By Jeff Benzak
It takes more than 300 million years to produce oil in the natural world. But Solazyme, which is one of the largest companies in the advanced biofuel industry, has pioneered a way to make oil in just a few days. Solazyme’s oil even improves upon naturally produced oil because it burns with lower emissions.
Solazyme is a NASDAQ-listed, California-based company with an objective to become the global market leader in the design and production of renewable oils. Founded in 2003, Solazyme already has posted impressive financial numbers. At the beginning of the second quarter of 2013, Solazyme’s market capitalization was about $450 million, and it recently secured more than $200 million in new financing.
This financing will help Solazyme commercialize its renewable oil technology. It will help expand Solazyme’s workforce beyond its current 200-plus employees. And the financing also will allow Solazyme to build out its production facilities, where in the dark interior of fermenting tanks in places like Peoria, Ill., and Clinton, Iowa, a viscous, light-brown liquid rapidly transforms from an algal goop into a “drop-in” replacement for petroleum oil.
“Think of a brewery,” said Bob Ames, Solazyme’s vice president of fuels, when describing what Solazyme’s production facilities look like at first glance.
Of course, as Ames points out, Solazyme’s fermenting process takes place in stainless steel, not copper, tanks, and its operation is far more complex and on a far larger scale than your local brewpub’s. In fact, Solazyme’s production facilities could transform the way thousands of everyday products – everything from ceiling tiles and cosmetics to transportation fuels for our vehicles – are manufactured.
Solazyme has identified California’s Low Carbon Fuel Standard, or LCFS, as a smart government standard that could help the company grow its revenue and allow for continued expansion. Part of California’s ground-breaking 2006 global warming law, the LCFS is one of the ways California aims to reduce its greenhouse gas emissions to 1990 levels by 2020.
California’s clean fuels law holds some of the biggest polluters in the state accountable for their emissions. Because of the standard, large polluters will be required to get 600 million gallons of fuel from renewable sources each year – something companies like Solazyme can easily help large polluters meet.

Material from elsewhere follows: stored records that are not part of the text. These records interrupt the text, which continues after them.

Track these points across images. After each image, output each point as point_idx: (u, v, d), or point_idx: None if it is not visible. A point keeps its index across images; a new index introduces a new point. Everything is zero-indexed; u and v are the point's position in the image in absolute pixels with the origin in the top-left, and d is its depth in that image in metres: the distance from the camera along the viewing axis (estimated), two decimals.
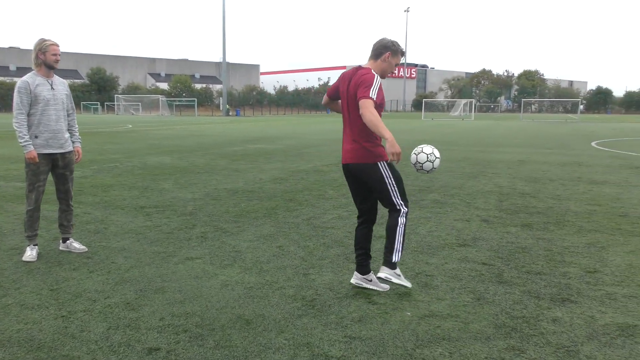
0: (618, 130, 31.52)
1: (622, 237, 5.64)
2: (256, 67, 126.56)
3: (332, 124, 37.84)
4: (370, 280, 4.09)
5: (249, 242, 5.38)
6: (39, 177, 4.84)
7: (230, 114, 69.74)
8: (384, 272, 3.95)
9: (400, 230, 3.89)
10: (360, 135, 3.82)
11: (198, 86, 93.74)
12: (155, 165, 12.07)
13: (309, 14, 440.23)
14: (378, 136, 3.76)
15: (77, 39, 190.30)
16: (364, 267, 4.10)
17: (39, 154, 4.78)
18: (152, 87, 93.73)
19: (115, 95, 74.61)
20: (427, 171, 4.06)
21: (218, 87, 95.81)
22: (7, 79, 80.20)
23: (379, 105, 3.75)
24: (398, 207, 3.90)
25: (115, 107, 72.49)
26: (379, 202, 4.05)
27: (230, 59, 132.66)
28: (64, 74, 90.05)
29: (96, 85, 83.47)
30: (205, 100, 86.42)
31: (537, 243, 5.37)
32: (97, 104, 75.09)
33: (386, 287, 4.04)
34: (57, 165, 4.96)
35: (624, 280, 4.25)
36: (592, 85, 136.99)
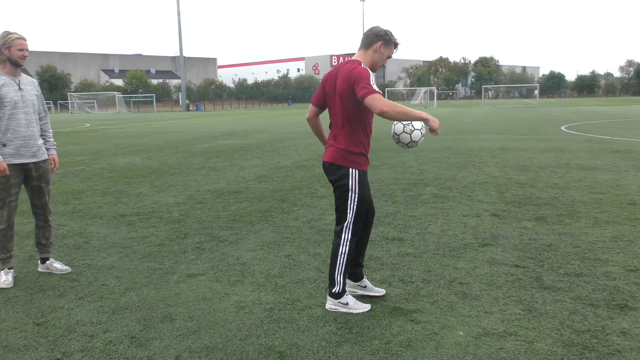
0: (579, 113, 32.10)
1: None
2: (213, 60, 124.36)
3: (298, 116, 37.29)
4: (365, 287, 3.74)
5: (253, 252, 4.87)
6: (10, 191, 4.20)
7: (191, 108, 68.18)
8: (328, 304, 3.55)
9: (343, 251, 3.47)
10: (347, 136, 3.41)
11: (154, 81, 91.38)
12: (126, 166, 11.32)
13: (266, 6, 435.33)
14: (366, 144, 3.44)
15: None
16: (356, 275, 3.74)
17: (8, 165, 4.14)
18: (107, 84, 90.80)
19: (69, 94, 71.87)
20: (406, 143, 3.47)
21: (175, 81, 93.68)
22: None
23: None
24: (346, 224, 3.46)
25: (69, 105, 69.83)
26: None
27: (187, 52, 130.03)
28: None
29: (47, 84, 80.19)
30: (163, 96, 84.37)
31: (561, 239, 5.05)
32: (49, 103, 72.19)
33: (382, 290, 3.77)
34: (30, 177, 4.33)
35: None
36: (544, 70, 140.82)
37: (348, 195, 3.41)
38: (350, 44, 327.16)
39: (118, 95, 68.55)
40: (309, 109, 3.76)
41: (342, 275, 3.47)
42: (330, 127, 3.59)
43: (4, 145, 4.14)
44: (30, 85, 4.35)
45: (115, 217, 6.44)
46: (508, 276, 4.07)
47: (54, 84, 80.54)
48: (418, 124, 3.41)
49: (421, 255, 4.66)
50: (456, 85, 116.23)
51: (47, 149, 4.48)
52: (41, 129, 4.45)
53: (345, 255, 3.44)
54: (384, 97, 3.19)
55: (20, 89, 4.21)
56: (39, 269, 4.52)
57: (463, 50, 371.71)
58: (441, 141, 15.37)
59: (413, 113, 3.18)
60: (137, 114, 59.27)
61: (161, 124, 31.86)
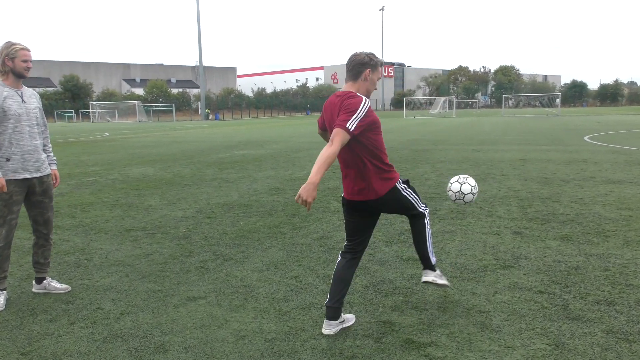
0: (603, 123, 31.36)
1: None
2: (233, 69, 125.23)
3: (316, 126, 37.11)
4: (343, 322, 3.47)
5: (259, 273, 4.61)
6: (12, 208, 4.02)
7: (210, 118, 68.55)
8: (430, 276, 3.69)
9: (428, 231, 3.67)
10: (373, 169, 3.31)
11: (175, 91, 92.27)
12: (138, 177, 11.19)
13: (284, 15, 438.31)
14: (387, 162, 3.40)
15: (47, 46, 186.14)
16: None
17: (12, 180, 3.97)
18: (128, 93, 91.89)
19: (90, 103, 72.83)
20: (466, 202, 4.02)
21: (195, 91, 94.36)
22: None
23: (375, 125, 3.24)
24: (422, 211, 3.59)
25: (91, 114, 70.76)
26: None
27: (207, 62, 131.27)
28: (36, 82, 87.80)
29: (70, 93, 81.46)
30: (183, 105, 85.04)
31: (589, 261, 4.70)
32: (71, 112, 73.27)
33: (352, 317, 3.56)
34: (34, 192, 4.14)
35: None
36: (566, 79, 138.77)
37: (406, 197, 3.46)
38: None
39: (138, 104, 69.26)
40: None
41: (433, 252, 3.69)
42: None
43: (8, 159, 3.98)
44: (32, 97, 4.21)
45: (121, 232, 6.24)
46: (532, 304, 3.75)
47: (77, 93, 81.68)
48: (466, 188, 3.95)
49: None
50: (476, 94, 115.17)
51: (49, 164, 4.31)
52: (42, 142, 4.27)
53: (430, 234, 3.67)
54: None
55: (23, 101, 4.08)
56: (34, 290, 4.31)
57: (483, 59, 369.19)
58: (460, 152, 15.00)
59: (316, 167, 3.07)
60: (156, 123, 59.73)
61: (179, 133, 31.93)
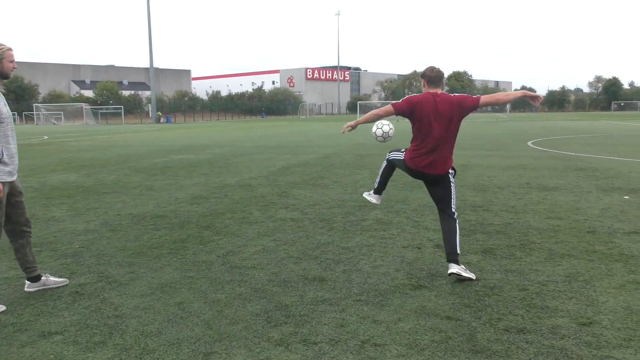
0: (548, 129, 31.98)
1: (602, 263, 4.70)
2: (187, 72, 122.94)
3: (268, 129, 36.49)
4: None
5: (139, 299, 4.03)
6: (2, 211, 3.93)
7: (161, 121, 66.82)
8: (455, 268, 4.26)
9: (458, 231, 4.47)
10: (451, 150, 4.52)
11: (126, 93, 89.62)
12: (56, 185, 10.35)
13: (240, 18, 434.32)
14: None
15: None
16: None
17: (6, 183, 3.91)
18: (76, 95, 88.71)
19: (34, 105, 69.84)
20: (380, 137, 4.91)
21: (147, 93, 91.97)
22: None
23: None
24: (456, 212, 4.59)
25: (35, 117, 67.85)
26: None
27: (160, 64, 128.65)
28: None
29: (13, 95, 77.78)
30: (135, 108, 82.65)
31: (507, 279, 4.33)
32: (14, 115, 70.05)
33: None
34: (13, 194, 4.05)
35: (631, 337, 3.24)
36: (516, 85, 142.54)
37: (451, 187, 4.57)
38: (324, 57, 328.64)
39: (85, 106, 66.82)
40: (384, 111, 4.65)
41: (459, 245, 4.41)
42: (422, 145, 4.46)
43: (6, 164, 3.88)
44: (3, 98, 3.96)
45: (3, 250, 5.52)
46: (435, 334, 3.31)
47: (21, 95, 78.13)
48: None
49: (339, 302, 3.88)
50: None
51: None
52: None
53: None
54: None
55: (5, 103, 3.97)
56: (30, 289, 4.24)
57: (437, 64, 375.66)
58: None
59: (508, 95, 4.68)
60: (104, 126, 57.74)
61: (123, 136, 30.70)
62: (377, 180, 4.98)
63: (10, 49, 3.92)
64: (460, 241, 4.39)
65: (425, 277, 4.42)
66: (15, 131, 4.05)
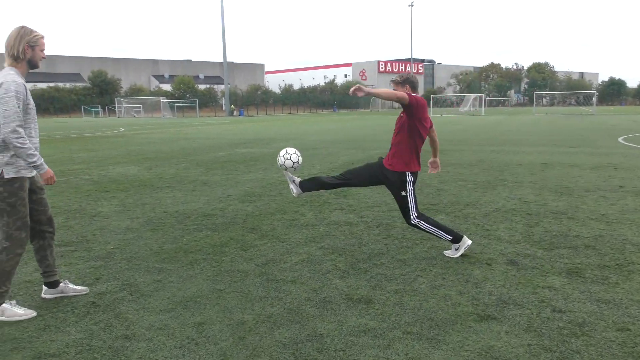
0: None
1: None
2: (261, 66, 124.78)
3: (338, 123, 35.96)
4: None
5: (157, 316, 3.52)
6: (27, 207, 3.62)
7: (234, 114, 68.02)
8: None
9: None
10: None
11: (202, 87, 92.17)
12: (114, 178, 10.26)
13: (313, 12, 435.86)
14: None
15: (78, 42, 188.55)
16: None
17: (25, 179, 3.59)
18: (156, 89, 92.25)
19: (116, 98, 73.15)
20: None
21: (222, 87, 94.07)
22: None
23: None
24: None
25: (116, 110, 71.07)
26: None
27: (234, 58, 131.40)
28: (66, 77, 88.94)
29: (98, 89, 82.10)
30: (210, 101, 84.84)
31: (601, 312, 3.46)
32: (97, 107, 73.76)
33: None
34: (34, 190, 3.73)
35: None
36: (604, 77, 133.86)
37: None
38: (398, 49, 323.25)
39: (163, 100, 69.15)
40: (398, 96, 4.32)
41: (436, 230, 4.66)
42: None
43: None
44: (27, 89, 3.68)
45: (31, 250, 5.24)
46: None
47: (105, 89, 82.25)
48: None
49: (385, 333, 3.19)
50: (508, 92, 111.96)
51: None
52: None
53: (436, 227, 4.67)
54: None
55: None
56: (47, 296, 3.89)
57: (516, 55, 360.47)
58: (477, 153, 13.65)
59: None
60: (180, 119, 59.44)
61: (195, 129, 31.17)
62: None
63: (43, 37, 3.62)
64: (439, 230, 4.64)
65: (494, 304, 3.63)
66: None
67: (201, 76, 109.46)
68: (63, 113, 76.64)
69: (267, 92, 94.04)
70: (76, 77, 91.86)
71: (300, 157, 4.80)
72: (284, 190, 8.38)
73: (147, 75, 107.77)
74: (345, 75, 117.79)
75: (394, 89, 4.53)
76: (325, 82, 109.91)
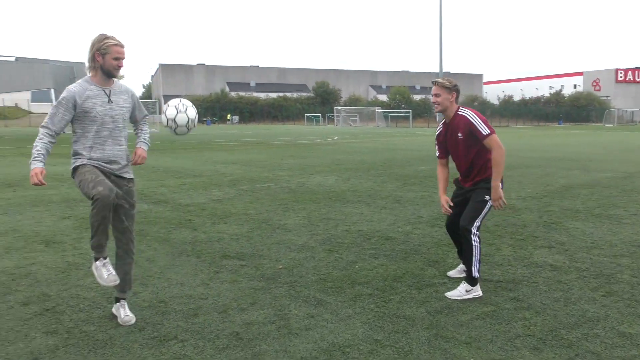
0: None
1: None
2: (479, 76, 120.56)
3: (557, 137, 32.41)
4: None
5: None
6: (98, 173, 3.55)
7: None
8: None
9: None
10: None
11: (417, 97, 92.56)
12: (311, 188, 10.30)
13: (539, 17, 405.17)
14: None
15: (306, 56, 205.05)
16: None
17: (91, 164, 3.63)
18: (373, 99, 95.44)
19: (335, 108, 77.39)
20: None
21: None
22: (246, 94, 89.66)
23: None
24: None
25: (335, 118, 75.14)
26: None
27: (451, 68, 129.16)
28: (294, 88, 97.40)
29: (320, 98, 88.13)
30: (425, 112, 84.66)
31: None
32: (318, 116, 78.97)
33: None
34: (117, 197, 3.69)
35: None
36: None
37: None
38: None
39: (377, 110, 70.99)
40: None
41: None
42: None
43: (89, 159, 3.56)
44: (122, 95, 3.70)
45: (213, 259, 5.21)
46: None
47: (326, 99, 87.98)
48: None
49: None
50: None
51: (137, 143, 3.84)
52: (137, 132, 3.93)
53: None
54: None
55: (110, 101, 3.59)
56: (113, 310, 3.75)
57: None
58: None
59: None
60: (393, 128, 60.25)
61: (404, 140, 30.99)
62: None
63: (118, 45, 3.49)
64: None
65: None
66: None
67: (417, 87, 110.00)
68: (289, 120, 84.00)
69: (485, 103, 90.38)
70: (302, 87, 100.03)
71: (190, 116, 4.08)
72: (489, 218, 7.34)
73: (365, 85, 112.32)
74: (575, 86, 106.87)
75: (435, 93, 4.18)
76: (550, 93, 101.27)
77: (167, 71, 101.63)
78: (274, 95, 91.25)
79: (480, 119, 4.13)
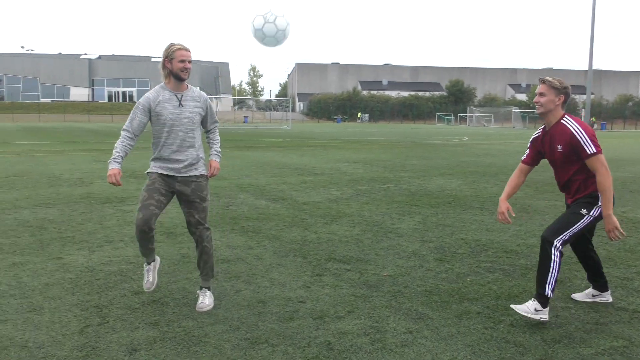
0: None
1: None
2: (635, 74, 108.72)
3: None
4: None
5: None
6: (152, 194, 3.92)
7: (595, 128, 60.94)
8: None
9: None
10: None
11: None
12: (431, 190, 9.90)
13: None
14: None
15: (439, 54, 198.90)
16: None
17: (155, 173, 3.98)
18: (510, 99, 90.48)
19: (468, 107, 74.54)
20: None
21: (584, 97, 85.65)
22: (378, 92, 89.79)
23: None
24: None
25: (467, 118, 72.39)
26: None
27: (603, 65, 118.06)
28: (426, 87, 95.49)
29: (453, 97, 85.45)
30: (569, 112, 78.40)
31: None
32: (450, 115, 76.61)
33: None
34: (181, 192, 3.96)
35: None
36: None
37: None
38: None
39: (514, 110, 67.08)
40: None
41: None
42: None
43: (156, 159, 3.90)
44: (194, 100, 3.94)
45: (305, 256, 5.15)
46: None
47: (459, 98, 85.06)
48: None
49: None
50: None
51: (210, 155, 4.12)
52: (209, 141, 4.18)
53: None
54: None
55: (180, 105, 3.84)
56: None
57: None
58: None
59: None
60: (531, 130, 56.48)
61: None
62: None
63: (182, 49, 3.75)
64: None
65: None
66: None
67: None
68: (419, 119, 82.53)
69: None
70: (435, 86, 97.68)
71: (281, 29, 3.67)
72: (630, 236, 6.49)
73: (503, 84, 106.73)
74: None
75: (541, 92, 3.77)
76: None
77: (302, 70, 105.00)
78: (405, 93, 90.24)
79: (586, 133, 3.60)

“The commercial-scale quantities, they’re coming,” Ames said. “You hear a lot of people say it’s not coming. They’ll look at their watch and say those quantities aren’t here today. That’s partially true. But what you’ll see is that we’re raising hundreds of millions of dollars to commercialize our technology. You can go and talk to our partners – companies like Bunge, Dow, and Mitsui – and you can see that these guys have made investments; they’ve put together business relationships and transactions that speak to where our technology is going.”
Solazyme is building other partnerships as well. In 2010, Solazyme delivered 80,000 liters of algal-derived marine diesel and jet fuel to the U.S. Navy. This is believed to be the world’s largest-ever delivery of 100-percent algae-based biofuel. In successful demonstrations in the Pacific Ocean, the military blended Solazyme’s fuel with conventional fuel. This fuel helped power some of the most advanced warships and fighter jets in the world with no engine modifications. More recently, the Department of Defense contracted with Solazyme to procure an additional 550,000 liters of advanced biofuel provided by Solazyme and Dynamic Fuels.

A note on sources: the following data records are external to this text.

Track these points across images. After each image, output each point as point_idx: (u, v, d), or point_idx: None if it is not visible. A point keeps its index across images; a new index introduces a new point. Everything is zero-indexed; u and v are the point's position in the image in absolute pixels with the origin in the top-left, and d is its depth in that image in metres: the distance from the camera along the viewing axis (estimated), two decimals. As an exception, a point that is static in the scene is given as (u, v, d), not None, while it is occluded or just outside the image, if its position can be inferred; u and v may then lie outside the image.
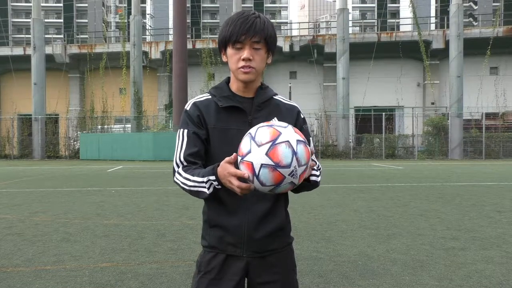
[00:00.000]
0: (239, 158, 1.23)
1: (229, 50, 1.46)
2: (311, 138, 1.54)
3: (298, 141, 1.21)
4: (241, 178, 1.22)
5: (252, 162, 1.19)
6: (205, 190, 1.34)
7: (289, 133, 1.22)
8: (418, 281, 3.43)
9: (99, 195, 8.73)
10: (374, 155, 26.06)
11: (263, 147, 1.18)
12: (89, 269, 3.76)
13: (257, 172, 1.18)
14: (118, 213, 6.63)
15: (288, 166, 1.17)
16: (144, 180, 12.06)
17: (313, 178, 1.42)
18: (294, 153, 1.19)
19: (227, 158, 1.27)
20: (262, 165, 1.17)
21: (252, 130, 1.25)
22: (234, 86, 1.52)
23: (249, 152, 1.20)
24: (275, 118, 1.48)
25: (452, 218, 6.12)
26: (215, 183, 1.32)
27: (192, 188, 1.38)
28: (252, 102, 1.50)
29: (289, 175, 1.19)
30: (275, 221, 1.48)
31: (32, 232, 5.28)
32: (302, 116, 1.57)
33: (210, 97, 1.52)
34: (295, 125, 1.52)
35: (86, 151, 25.22)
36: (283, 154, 1.17)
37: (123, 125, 30.08)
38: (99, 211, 6.82)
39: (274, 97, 1.55)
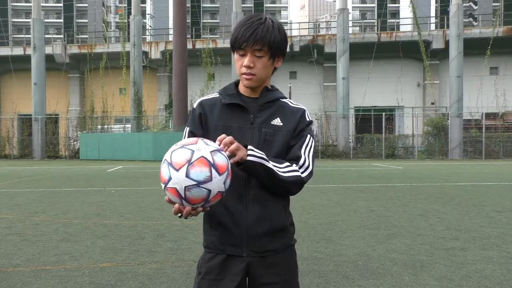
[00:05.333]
0: (163, 186, 1.25)
1: (235, 55, 1.50)
2: (312, 141, 1.53)
3: (212, 152, 1.23)
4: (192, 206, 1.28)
5: (175, 188, 1.21)
6: None
7: (201, 147, 1.23)
8: (418, 281, 3.43)
9: (99, 195, 8.72)
10: (374, 155, 26.06)
11: (182, 170, 1.19)
12: (89, 269, 3.76)
13: (183, 195, 1.21)
14: (118, 213, 6.63)
15: (210, 179, 1.20)
16: (144, 180, 12.05)
17: (250, 158, 1.33)
18: (212, 165, 1.20)
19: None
20: (186, 188, 1.20)
21: (167, 156, 1.25)
22: (241, 86, 1.55)
23: (170, 178, 1.21)
24: (278, 118, 1.50)
25: (452, 218, 6.12)
26: None
27: None
28: (256, 101, 1.52)
29: (214, 186, 1.21)
30: (274, 220, 1.48)
31: (32, 232, 5.28)
32: (308, 119, 1.54)
33: (218, 96, 1.56)
34: (294, 125, 1.51)
35: (86, 151, 25.21)
36: (201, 171, 1.19)
37: (123, 125, 30.07)
38: (99, 211, 6.82)
39: (282, 99, 1.55)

It’s not just the military that’s benefiting. In mid-November 2012, fuel derived from Solazyme’s algae-based oil was sold on a trial basis for the first time at retail fueling stations in California, a big step toward increasing competition in the fuels marketplace and diversifying fuel choice for consumers. Drivers in any diesel vehicle could fill up on competitively priced fuel that included a 20-percent blend of advanced biofuel.
According to tests conducted at the National Renewable Energy Laboratory, this blend resulted in a 30 percent reduction in particulates, a 20 percent reduction in carbon monoxide, and a 10 percent reduction in total hydrocarbons.
After the trial run at the fueling stations, Solazyme sent surveys to drivers who filled up on algae-based fuel.
“The reaction was unbelievable,” said Ames. “The feedback from consumers validated what I’d say we hoped for. I think consumers get that there’s this market for clean transportation fuels.”
And these fuels aren’t 300 million years down the road – they’re here right now.